▸ **DATA EXTRACT**
====================
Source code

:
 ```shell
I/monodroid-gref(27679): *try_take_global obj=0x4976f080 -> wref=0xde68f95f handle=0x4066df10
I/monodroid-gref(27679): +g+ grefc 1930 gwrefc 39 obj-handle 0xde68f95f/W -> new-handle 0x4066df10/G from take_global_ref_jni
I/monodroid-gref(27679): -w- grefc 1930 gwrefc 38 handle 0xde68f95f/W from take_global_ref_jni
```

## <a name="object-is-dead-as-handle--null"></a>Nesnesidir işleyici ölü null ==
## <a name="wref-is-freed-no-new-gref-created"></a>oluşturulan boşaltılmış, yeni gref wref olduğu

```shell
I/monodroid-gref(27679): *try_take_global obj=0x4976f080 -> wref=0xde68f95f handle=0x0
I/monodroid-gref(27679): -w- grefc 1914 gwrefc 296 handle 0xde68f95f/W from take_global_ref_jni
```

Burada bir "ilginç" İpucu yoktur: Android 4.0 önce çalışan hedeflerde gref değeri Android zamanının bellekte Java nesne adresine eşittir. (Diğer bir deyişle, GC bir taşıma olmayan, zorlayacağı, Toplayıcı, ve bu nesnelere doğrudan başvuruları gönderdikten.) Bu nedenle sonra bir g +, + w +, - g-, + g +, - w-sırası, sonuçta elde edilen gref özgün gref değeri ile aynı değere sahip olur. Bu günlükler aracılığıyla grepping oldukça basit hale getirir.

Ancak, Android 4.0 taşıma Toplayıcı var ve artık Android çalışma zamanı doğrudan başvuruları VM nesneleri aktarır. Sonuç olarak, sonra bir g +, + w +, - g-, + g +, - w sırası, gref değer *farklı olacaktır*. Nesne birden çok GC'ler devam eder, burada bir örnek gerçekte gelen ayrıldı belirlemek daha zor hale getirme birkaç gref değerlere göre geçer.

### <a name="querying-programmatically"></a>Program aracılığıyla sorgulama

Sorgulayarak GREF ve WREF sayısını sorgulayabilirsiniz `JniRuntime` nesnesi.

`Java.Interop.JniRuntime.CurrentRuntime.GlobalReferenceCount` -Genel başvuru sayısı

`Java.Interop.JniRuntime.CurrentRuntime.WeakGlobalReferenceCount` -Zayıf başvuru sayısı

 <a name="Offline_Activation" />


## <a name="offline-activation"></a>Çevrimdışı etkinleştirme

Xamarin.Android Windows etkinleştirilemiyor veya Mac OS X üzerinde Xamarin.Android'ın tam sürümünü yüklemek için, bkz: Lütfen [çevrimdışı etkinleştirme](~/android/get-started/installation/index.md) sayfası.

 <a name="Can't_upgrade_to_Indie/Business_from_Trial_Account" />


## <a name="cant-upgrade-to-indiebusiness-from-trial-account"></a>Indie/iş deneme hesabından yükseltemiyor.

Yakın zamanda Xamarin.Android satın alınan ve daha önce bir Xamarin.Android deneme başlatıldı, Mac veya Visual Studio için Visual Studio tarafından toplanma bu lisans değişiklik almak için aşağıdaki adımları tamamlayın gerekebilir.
====================
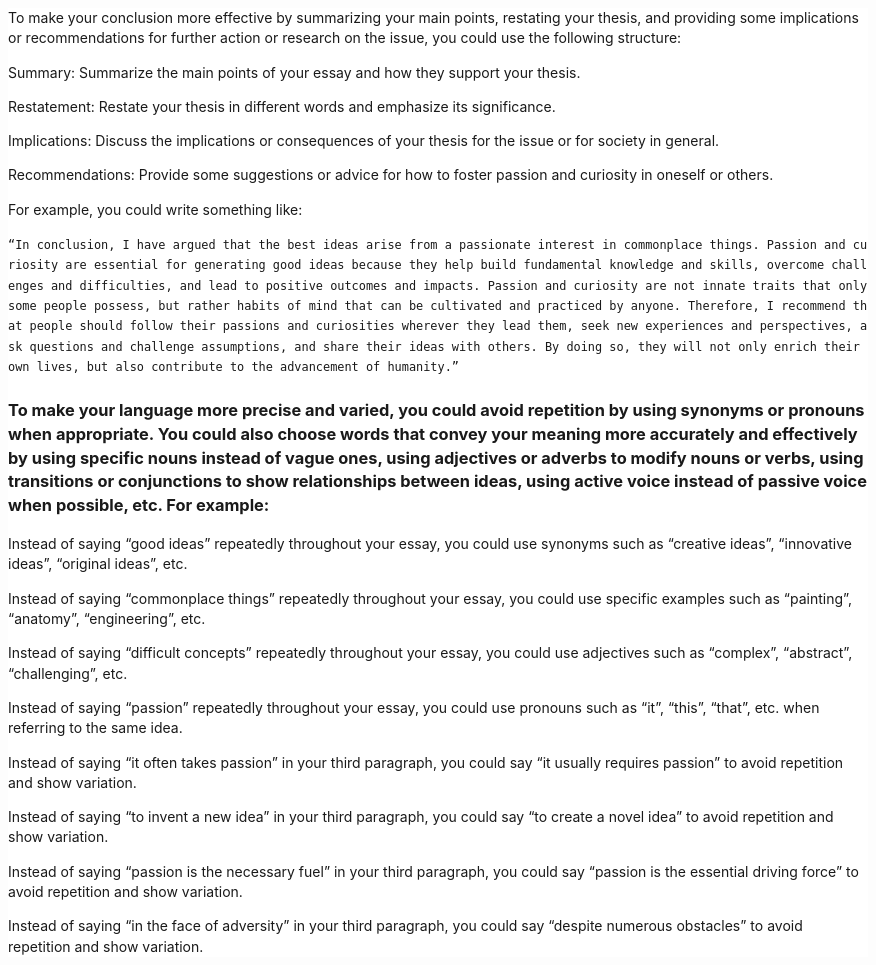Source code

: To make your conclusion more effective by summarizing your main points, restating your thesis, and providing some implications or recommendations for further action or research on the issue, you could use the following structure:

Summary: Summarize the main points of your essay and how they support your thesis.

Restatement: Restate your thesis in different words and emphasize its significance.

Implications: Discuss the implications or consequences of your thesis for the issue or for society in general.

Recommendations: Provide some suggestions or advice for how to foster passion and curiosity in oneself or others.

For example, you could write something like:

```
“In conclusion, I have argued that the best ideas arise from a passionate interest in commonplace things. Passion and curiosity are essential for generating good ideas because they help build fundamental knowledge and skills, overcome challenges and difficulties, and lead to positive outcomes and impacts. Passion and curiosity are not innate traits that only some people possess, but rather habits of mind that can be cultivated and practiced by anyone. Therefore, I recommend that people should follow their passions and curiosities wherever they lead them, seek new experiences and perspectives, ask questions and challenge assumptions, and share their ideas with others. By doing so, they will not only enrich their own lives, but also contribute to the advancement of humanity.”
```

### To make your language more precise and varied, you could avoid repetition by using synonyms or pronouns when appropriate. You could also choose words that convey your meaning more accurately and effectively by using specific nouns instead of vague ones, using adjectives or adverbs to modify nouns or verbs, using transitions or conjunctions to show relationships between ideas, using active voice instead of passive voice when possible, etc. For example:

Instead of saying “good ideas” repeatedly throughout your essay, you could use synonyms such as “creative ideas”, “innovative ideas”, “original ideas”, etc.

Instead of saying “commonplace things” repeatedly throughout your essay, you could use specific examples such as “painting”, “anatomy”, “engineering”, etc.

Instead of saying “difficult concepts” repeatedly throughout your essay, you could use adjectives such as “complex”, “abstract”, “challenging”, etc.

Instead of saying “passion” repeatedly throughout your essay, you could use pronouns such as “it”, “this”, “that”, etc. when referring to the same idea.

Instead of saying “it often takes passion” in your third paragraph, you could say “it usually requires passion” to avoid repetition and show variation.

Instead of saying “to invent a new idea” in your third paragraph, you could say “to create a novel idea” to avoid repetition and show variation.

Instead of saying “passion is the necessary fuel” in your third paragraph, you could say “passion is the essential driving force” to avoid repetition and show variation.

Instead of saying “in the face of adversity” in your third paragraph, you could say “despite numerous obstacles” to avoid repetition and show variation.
====================
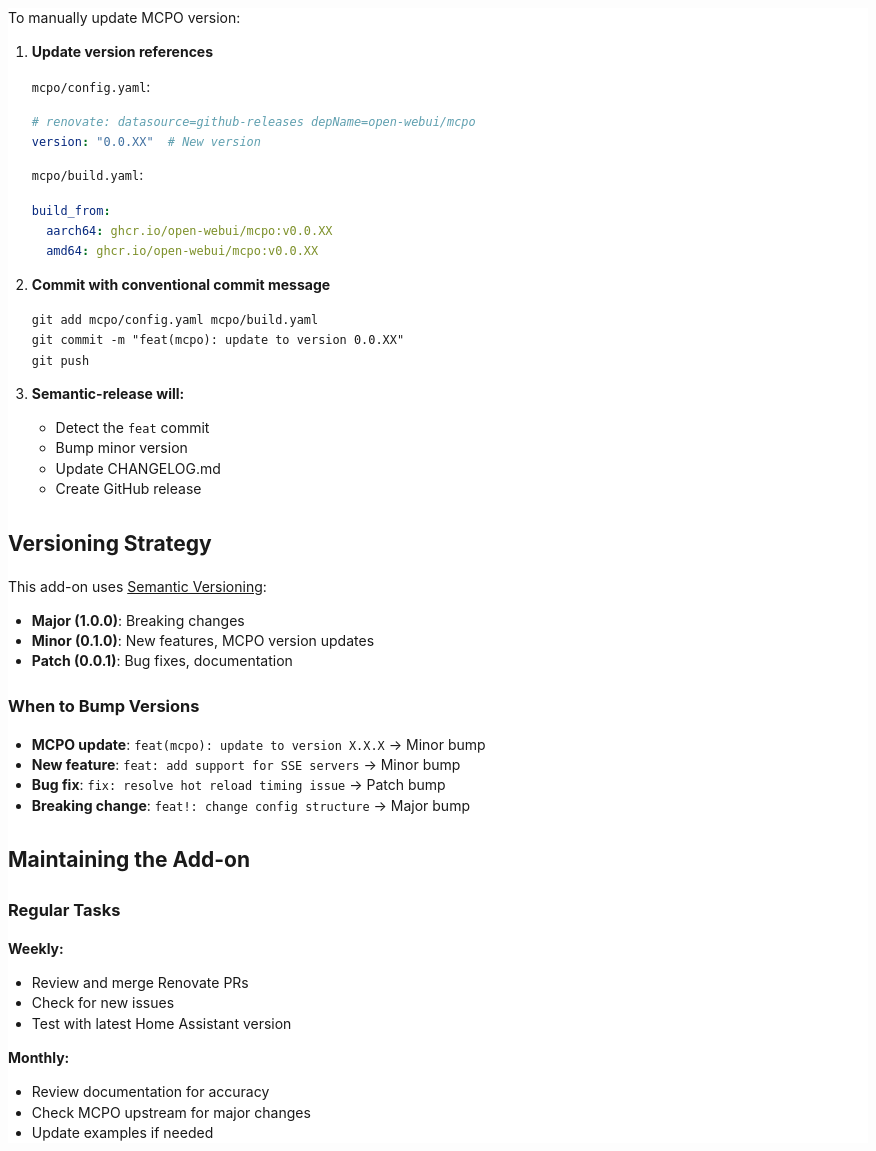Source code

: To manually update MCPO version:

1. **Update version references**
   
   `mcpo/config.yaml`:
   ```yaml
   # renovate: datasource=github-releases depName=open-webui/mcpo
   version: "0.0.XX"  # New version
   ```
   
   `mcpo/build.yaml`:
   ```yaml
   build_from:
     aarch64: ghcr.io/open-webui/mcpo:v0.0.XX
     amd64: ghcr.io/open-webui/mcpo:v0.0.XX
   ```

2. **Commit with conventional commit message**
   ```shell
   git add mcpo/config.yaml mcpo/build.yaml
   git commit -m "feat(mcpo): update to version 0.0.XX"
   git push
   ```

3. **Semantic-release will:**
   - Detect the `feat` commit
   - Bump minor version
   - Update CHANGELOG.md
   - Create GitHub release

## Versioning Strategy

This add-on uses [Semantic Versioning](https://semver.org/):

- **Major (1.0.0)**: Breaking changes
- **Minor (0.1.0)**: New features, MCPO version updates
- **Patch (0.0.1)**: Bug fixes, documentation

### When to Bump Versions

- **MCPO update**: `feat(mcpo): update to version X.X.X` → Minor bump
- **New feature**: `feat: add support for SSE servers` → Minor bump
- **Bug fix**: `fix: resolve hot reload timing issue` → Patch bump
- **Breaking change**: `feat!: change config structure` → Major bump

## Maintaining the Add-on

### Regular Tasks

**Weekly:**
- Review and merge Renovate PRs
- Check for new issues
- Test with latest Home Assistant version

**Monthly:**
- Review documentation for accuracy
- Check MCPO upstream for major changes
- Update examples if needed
====================
▸ **BRIEF**
Search the records for the word "Semantic", then list every line that has it.

▸ **WRITTEN SOLUTION**
3. **Semantic-release will:**
This add-on uses [Semantic Versioning](https://semver.org/):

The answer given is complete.